Improving the communication between patients and healthcare providers through the use of a mobile applications

“In the past 3 years we have been researching how a mobile application can have a positive influence on the communication between patients and caregivers.
In the presentation we will show 2 case studies: the first one is an application that motivates, inspires and follows the patient during her/his diet. It is a habit-forming application to influence the patient’s food usage. In addition, the collected data is visualized in a compact style for the dietitian. The dietitian can send personalized tips based on the outcomes. The underlying data will be analysts to make the application smarter and detect possible difficult situations during therapy.

The other application is built for parents of a preemie (babies born between 24 weeks – 35 weeks in pregnancy). During the research phase we found out that the parents need a personal experience and expect personalized content in the app. For example: information about the diagnoses, specific diseases, … next to it they have the need to see their baby on any time of the day, what is fulfilled through a webcam.
The aim of the app is to optimize communication between nurses / midwives and parents. We also want to increase the involvement of parents in caring for their baby.”

How can a chatbot accelerate the improvement of the digital patient experience?

Finding a strong combination between Electronic Health Record and eHealth solutions is quite a challenge. For the communication department at Amsterdam UMC, patient experience is leading. Cooperation with ITC and EHR resulted in a new website with a smart digital assistant. The next step will be to present the content in relation to the EHR in any app or webapp.

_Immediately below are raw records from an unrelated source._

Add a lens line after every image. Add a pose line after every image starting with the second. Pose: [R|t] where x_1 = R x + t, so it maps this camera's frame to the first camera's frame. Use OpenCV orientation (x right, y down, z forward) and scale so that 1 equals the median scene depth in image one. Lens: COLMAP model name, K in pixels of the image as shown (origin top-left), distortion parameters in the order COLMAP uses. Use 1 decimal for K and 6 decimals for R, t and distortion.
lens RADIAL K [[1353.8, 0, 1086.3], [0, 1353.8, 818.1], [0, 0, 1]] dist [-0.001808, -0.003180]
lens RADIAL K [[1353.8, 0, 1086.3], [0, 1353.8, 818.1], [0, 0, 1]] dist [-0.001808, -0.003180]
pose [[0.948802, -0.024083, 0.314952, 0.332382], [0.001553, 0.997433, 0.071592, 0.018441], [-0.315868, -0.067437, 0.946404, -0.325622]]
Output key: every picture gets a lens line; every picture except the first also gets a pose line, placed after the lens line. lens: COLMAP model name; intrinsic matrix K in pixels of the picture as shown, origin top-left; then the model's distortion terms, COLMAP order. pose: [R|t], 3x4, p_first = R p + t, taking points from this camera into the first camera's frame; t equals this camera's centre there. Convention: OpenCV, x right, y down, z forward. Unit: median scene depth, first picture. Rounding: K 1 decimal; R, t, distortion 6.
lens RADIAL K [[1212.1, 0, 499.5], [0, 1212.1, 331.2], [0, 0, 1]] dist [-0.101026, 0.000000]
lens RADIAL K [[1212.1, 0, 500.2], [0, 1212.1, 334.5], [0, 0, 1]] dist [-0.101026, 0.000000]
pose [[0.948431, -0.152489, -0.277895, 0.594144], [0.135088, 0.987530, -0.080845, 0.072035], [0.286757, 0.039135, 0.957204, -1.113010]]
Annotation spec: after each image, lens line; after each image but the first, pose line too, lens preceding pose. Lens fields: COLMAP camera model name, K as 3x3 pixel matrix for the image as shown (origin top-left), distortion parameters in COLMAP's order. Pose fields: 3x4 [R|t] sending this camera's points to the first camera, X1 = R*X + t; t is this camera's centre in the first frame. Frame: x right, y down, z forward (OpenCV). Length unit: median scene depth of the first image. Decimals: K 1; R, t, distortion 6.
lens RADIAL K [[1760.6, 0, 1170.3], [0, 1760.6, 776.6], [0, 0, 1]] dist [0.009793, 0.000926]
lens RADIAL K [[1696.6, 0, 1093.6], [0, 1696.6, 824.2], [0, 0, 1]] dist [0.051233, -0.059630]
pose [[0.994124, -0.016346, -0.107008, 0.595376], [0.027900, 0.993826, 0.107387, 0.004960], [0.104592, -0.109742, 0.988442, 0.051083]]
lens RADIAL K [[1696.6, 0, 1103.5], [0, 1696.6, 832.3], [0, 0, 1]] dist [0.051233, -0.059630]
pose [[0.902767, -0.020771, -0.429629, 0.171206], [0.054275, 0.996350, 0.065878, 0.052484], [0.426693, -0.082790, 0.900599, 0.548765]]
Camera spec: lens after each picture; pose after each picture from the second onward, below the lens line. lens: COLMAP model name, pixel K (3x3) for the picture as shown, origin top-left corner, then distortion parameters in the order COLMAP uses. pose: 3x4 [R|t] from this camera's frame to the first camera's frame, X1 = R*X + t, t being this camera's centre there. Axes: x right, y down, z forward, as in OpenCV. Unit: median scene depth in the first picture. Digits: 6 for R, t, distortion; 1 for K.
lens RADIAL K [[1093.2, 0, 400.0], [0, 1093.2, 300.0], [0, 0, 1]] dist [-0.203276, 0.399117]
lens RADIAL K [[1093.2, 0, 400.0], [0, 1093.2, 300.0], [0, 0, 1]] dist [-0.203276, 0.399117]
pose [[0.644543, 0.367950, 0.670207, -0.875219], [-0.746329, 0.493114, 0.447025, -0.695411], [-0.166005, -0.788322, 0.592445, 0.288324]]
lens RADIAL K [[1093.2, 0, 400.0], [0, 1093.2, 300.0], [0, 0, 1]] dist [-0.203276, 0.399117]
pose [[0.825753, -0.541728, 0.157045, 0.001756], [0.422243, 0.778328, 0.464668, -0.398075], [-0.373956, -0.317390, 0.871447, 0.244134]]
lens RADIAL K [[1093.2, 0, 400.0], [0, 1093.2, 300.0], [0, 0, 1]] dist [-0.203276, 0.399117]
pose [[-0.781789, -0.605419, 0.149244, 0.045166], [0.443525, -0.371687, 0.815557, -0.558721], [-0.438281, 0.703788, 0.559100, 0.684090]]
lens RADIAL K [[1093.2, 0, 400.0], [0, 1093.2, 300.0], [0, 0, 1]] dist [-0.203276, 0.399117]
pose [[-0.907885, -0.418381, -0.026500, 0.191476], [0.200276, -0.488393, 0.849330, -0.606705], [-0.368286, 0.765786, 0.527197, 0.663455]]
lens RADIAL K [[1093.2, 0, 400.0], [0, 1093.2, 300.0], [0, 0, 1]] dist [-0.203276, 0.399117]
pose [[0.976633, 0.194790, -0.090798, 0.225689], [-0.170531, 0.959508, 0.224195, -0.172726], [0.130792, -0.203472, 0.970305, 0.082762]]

Agile Health Service Design Case Study

Case study in NHS Service Design utilizing Skype of Business and involving Accenture, Microsoft and the NHS.

Design as an agent of change in a corporate environment

“How our digital lab (BI X) of Boehringer Ingelheim, a 50 000 employee pharma company, has set up its UX and product design processes, touching upon the cultural changes that design practices in interdisciplinary settings can make happen.
We will explore with a case study how to:
– do user research in a highly regulated environment
– understand highly complex domains
– align with executive stakeholders
– keep teams high performing
– develop AI driven products whilst respecting privacy regulations
– and ultimately how to deliver better patient outcomes and experiences.”

How can digital automation enhance the entire patient ambulance journey?

“The current ambulance industry is being disrupted by emerging competitors from the private sector, due to financial cuts in public healthcare.

Patients are also affected by a declining medical experience that is more expensive and not easily available.

This talk will share a UX design case study that sought out to improve the door to door patient transportation experience, while also bringing more value to an outdated ambulance network.”

Optimizing Dementia Diagnosis: Using big data & design thinking to drive early intervention

“Mental health conditions, especially Dementia and Alzheimer’s disease are causing the health service (both in the UK and elsewhere) a huge and growing problem. This, in large part, is due to the complexities and time taken to reach a patient diagnosis.

In Edo’s work with the Alzheimer’s Society, we used a powerful and complementary mix of qualitative contextual enquiry, social listening (via large scale predictive analytics) and quantitative surveys with people affected by dementia. This gave us detailed insight into the patient experience relating to the early onset of dementia.

In this presentation, I’ll talk through the design thinking methodologies used, and crucially, the resulting service design that is helping healthcare practitioner intervention (triage and service delivery) with dementia patients in a more timely and effective way. This, in turn, is helping to alleviate the burden on an increasingly over-stretched health service.”